01 de setembro de 2014 | 02h04
Como se isso fosse irrelevante - e talvez seja mesmo, nas condições políticas e administrativas do Brasil de hoje -, o Executivo projetou o Orçamento com base em parâmetros definidos na proposta de uma LDO ainda sem aprovação. Para estimar a receita e a despesa do próximo ano, os técnicos tomaram como base um crescimento econômico real de 3% acompanhado de uma inflação de 5%, medida pelo Índice de Preços ao Consumidor Amplo (IPCA). Esses números talvez tivessem algum sentido em abril, embora isso seja discutível. Hoje é muito difícil levá-los a sério, principalmente como bases de um plano financeiro.
No último relatório trimestral de inflação, com data de junho, o Banco Central (BC) projetou inflação de 6,4% para este ano, 5,7% para 2015 e 5,1% para os 12 meses terminados em junho de 2016. O crescimento econômico para os quatro trimestres até março de 2015 ficou em 1,8%. Pelas contas do mercado financeiro, o Produto Interno Bruto (PIB) aumentará 1,2% e a inflação chegará a 6,28%. Nas projeções divulgadas em julho pelo Fundo Monetário Internacional, o avanço do produto brasileiro no próximo ano será de 2% - melhor, em todo caso, que o de 2014, estimado em 1,3%.
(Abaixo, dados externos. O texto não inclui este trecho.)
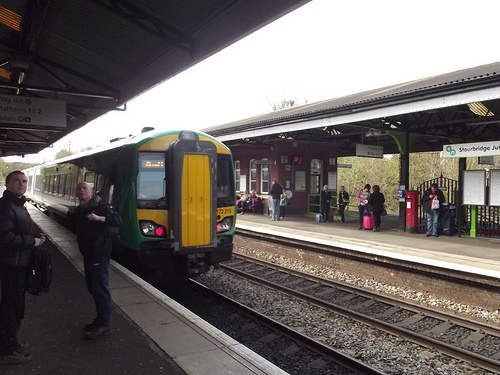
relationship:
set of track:
[131, 284, 491, 370] [196, 265, 498, 373]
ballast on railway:
[193, 245, 499, 374] [185, 251, 498, 372]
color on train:
[183, 154, 211, 243] [11, 121, 242, 280]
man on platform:
[64, 182, 123, 339] [1, 200, 268, 374]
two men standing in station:
[1, 169, 124, 363] [1, 5, 493, 372]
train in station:
[11, 121, 242, 280] [1, 5, 493, 372]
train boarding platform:
[11, 126, 242, 280] [19, 199, 293, 374]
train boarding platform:
[11, 126, 242, 280] [234, 207, 499, 282]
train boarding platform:
[11, 126, 242, 280] [232, 210, 498, 295]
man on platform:
[65, 179, 118, 342] [1, 192, 296, 372]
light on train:
[132, 220, 157, 243] [15, 114, 258, 288]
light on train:
[221, 218, 236, 236] [15, 114, 258, 288]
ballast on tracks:
[193, 245, 499, 374] [154, 226, 499, 373]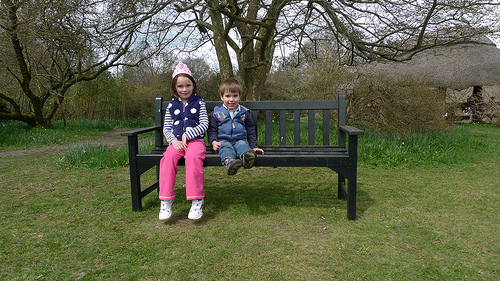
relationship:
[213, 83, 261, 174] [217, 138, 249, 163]
boy wearing jeans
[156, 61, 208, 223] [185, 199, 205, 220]
girl wearing sneaker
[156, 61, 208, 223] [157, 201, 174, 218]
girl wearing sneaker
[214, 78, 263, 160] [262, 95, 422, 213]
boy on bench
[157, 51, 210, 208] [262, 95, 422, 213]
girl on bench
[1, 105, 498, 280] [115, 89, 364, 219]
grass beneath bench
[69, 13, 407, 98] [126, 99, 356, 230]
tree behind bench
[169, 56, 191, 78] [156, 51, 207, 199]
tiara on girl's hand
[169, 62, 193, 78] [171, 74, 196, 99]
tiara on head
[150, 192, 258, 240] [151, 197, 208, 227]
shoes on feet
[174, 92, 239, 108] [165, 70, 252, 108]
smiles on faces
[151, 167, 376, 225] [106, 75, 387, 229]
shadow under bench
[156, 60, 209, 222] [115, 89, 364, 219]
child sitting on bench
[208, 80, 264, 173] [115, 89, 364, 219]
child sitting on bench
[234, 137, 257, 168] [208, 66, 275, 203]
leg on boy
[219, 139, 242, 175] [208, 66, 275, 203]
leg on boy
A crise está passando, disse o ministro da Fazenda, Guido Mantega, ao comentar a possibilidade de um resultado fiscal melhor que o esperado para este ano. Para o governo central está previsto, em princípio, um superávit primário - dinheiro para o pagamento de juros - de R$ 114,7 bilhões, equivalente a 2% do PIB. Mas já se antecipa no projeto um possível abatimento de R$ 28,7 bilhões, ou 0,5% do PIB. A justificativa, como sempre, seria a destinação dessa quantia a investimentos. Com isso, o esforço fiscal de 2% do valor produzido na economia brasileira já se reduz, preventivamente, a 1,5%. Se tudo correr muito bem, os governos de Estados e municípios poderão produzir 0,5% de superávit primário, elevando o total a 2%.
O resultado prometido para este ano, equivalente a 1,9% do PIB, é assunto já superado. O governo central só entregará a sua parte, de R$ 80,7 bilhões, se conseguir juntar uma boa soma de receitas fora da rotina fiscal, como dividendos, bônus de concessões de infraestrutura e parcelas de tributos refinanciados. Essas parcelas, segundo Mantega, podem ficar entre R$ 18 bilhões e R$ 20 bilhões.
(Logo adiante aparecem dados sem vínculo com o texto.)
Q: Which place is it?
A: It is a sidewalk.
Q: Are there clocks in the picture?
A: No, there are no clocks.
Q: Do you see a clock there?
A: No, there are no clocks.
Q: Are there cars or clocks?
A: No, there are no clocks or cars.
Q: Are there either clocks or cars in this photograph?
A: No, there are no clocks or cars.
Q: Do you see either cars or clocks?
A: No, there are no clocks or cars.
Outro recurso usado com frequência pelo Tesouro tem sido a chamada pedalada - o atraso no desembolso de transferências, pagamentos de benefícios e assim por diante. Os bancos federais têm adiantado o dinheiro.
Não há nada irregular em pedaladas, disse o ministro. Essa é uma opinião discutível, mas, de toda forma, o ponto mais importante é outro. Quem chamará de sério um governo, quando o Tesouro só consegue fechar suas contas com pedaladas e receitas ocasionais, como dividendos, bônus e recebimentos de impostos refinanciados?
O ministro ainda apresenta como sinal de austeridade a manutenção do gasto com pessoal na faixa de 4,1% a 4,2% do PIB. Será mesmo? Só aumentando mais que os índices de inflação essa despesa se mantém mais ou menos constante como porcentagem do PIB. Isso é crescimento real em termos monetários. Qual tem sido o benefício desse aumento para a administração e para o público? As autoridades normalmente ficam longe desse assunto.